→ **Directions for this task**:
Copy every line of the items below word for word, but leave the pictures out of your answer.

→ **Recorded information**:
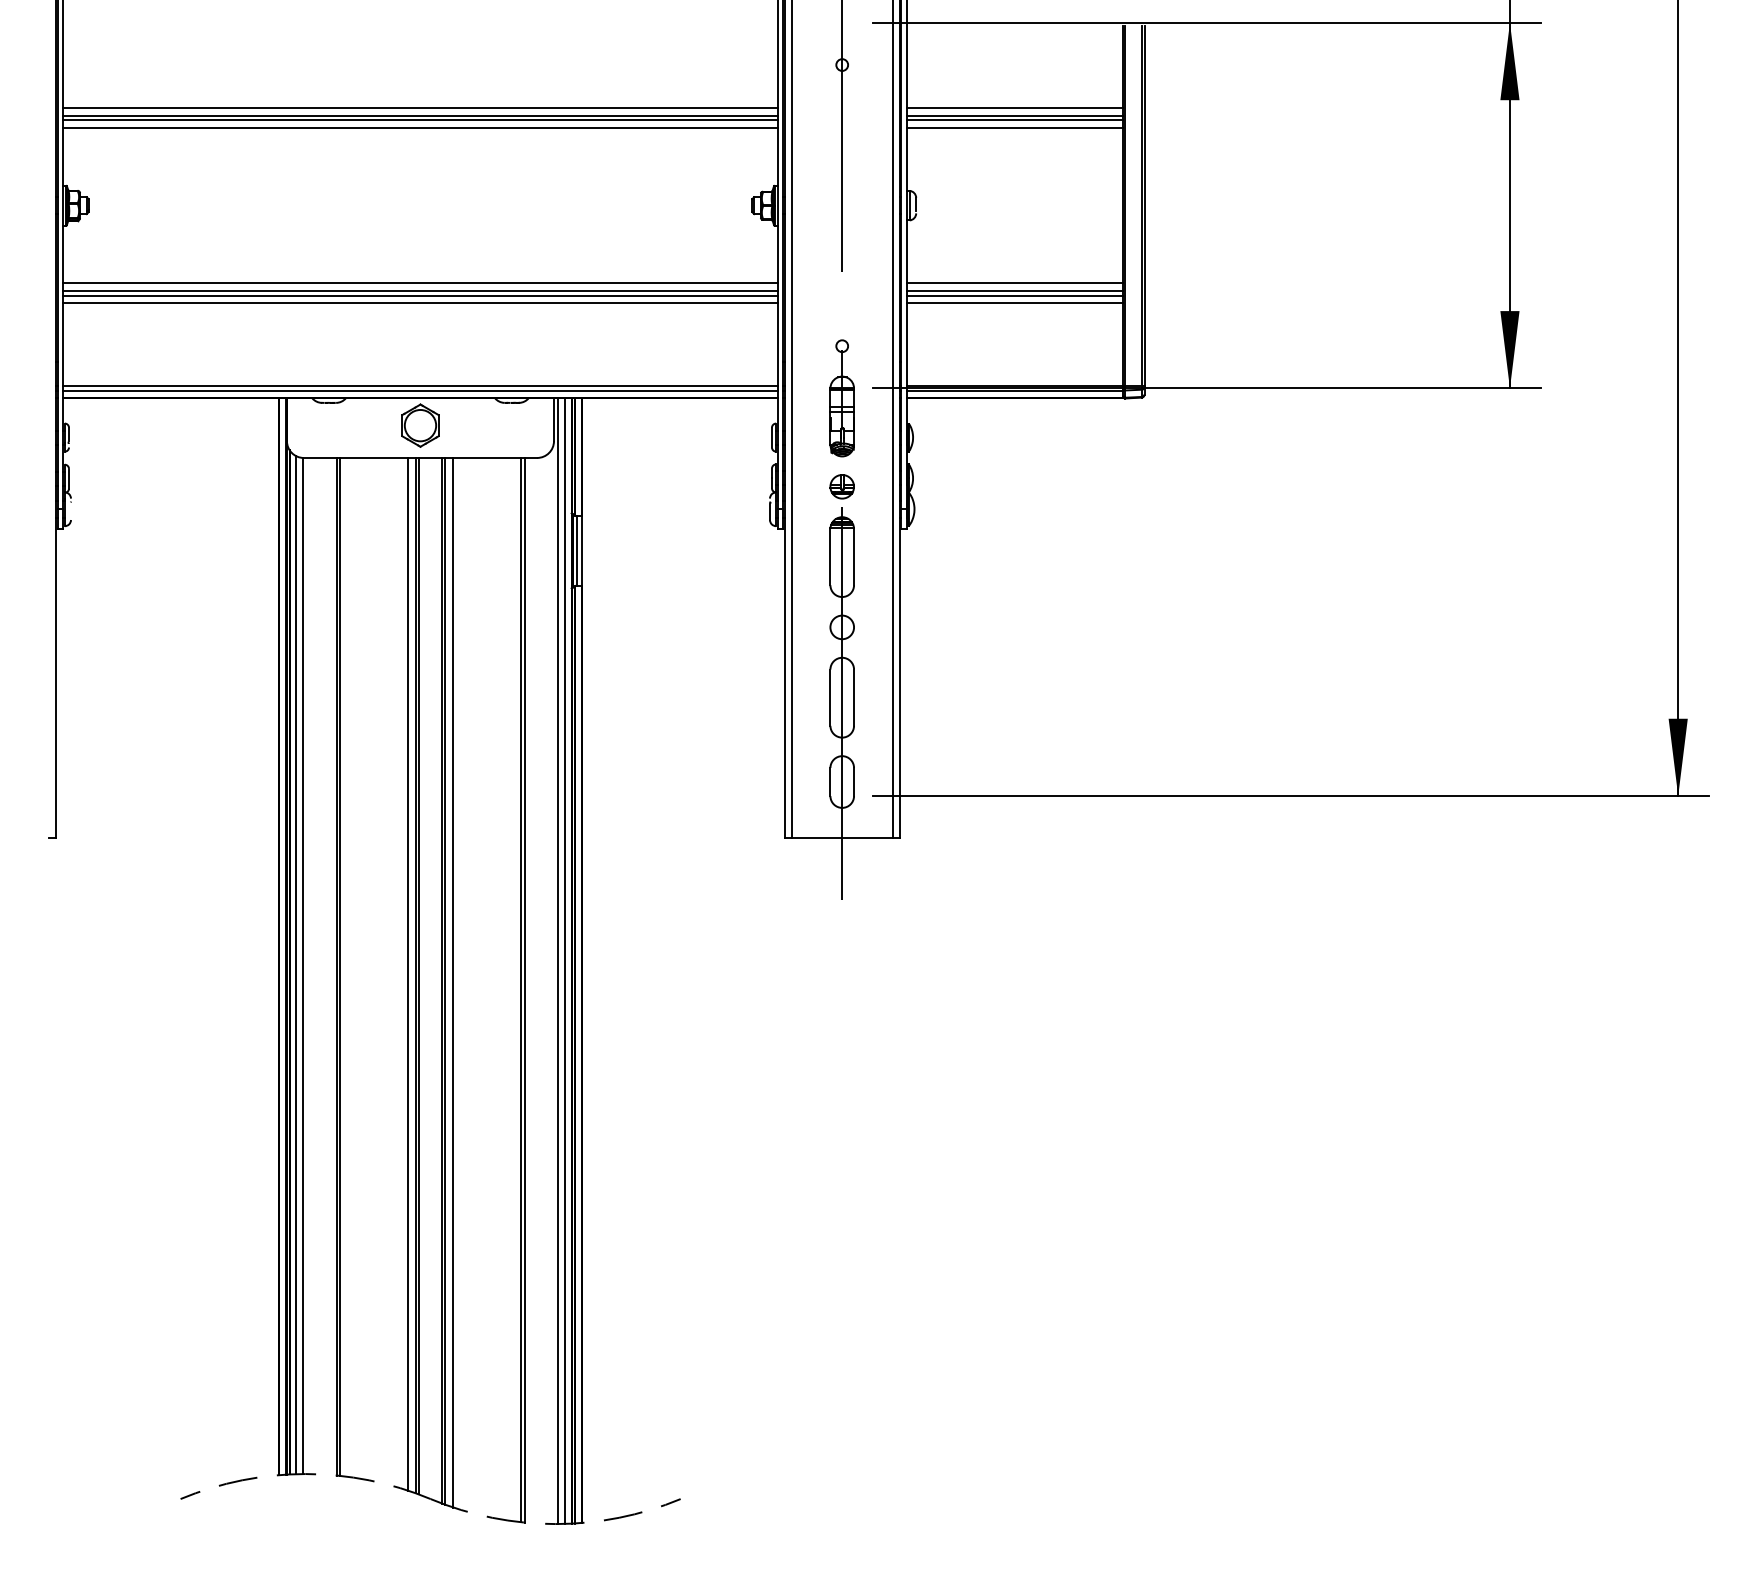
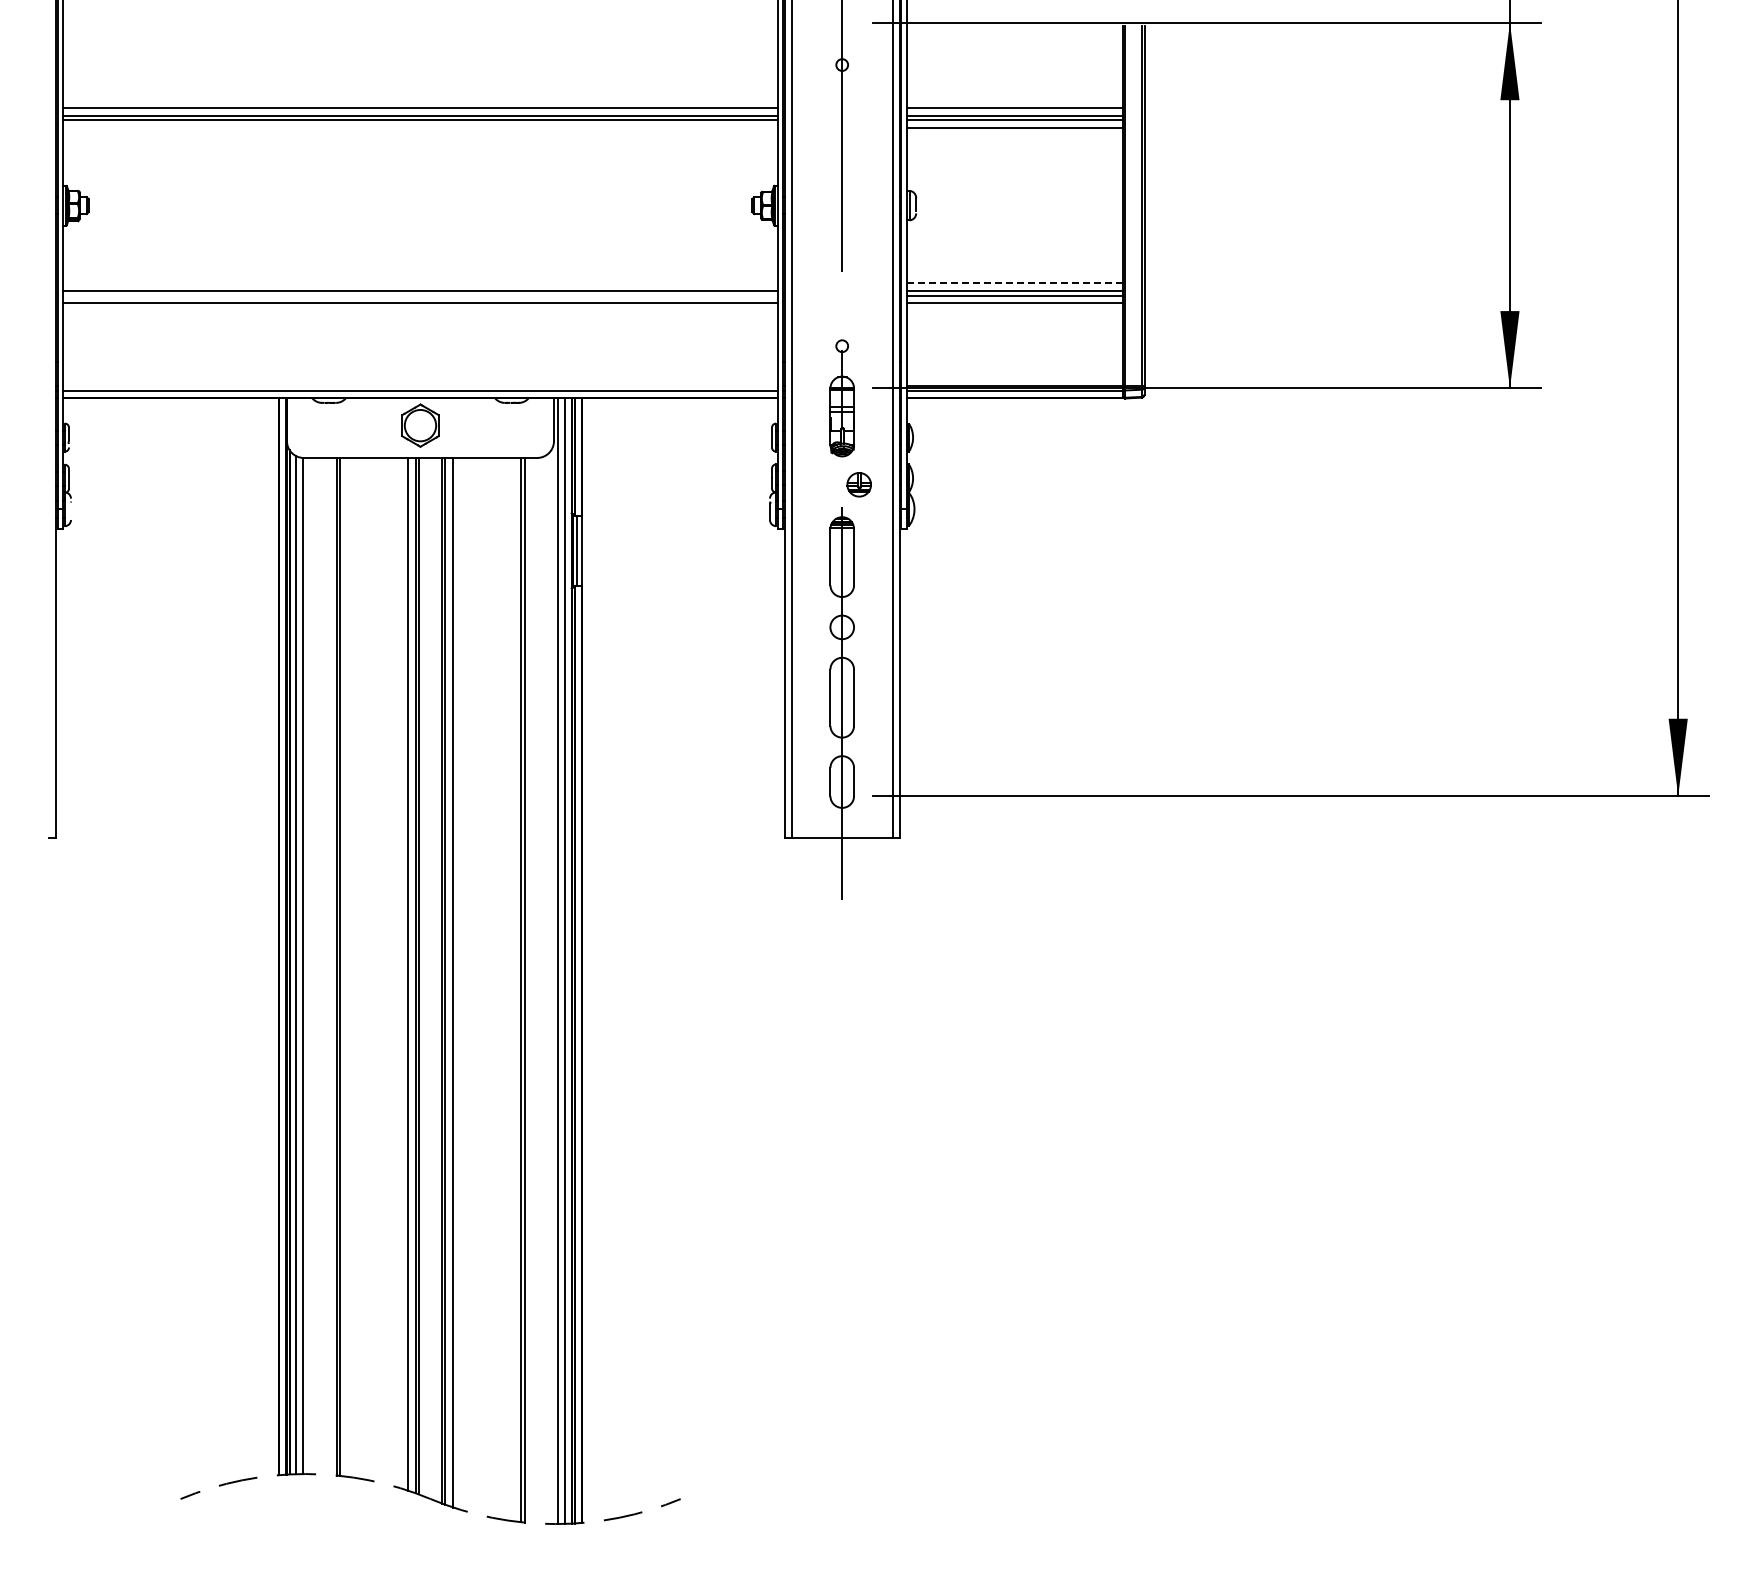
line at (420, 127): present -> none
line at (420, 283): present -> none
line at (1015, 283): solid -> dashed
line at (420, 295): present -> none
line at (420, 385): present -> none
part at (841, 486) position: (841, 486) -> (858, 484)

→ **Written answer**:
line at (420, 127): present -> none
line at (420, 283): present -> none
line at (1015, 283): solid -> dashed
line at (420, 295): present -> none
line at (420, 385): present -> none
part at (841, 486) position: (841, 486) -> (858, 484)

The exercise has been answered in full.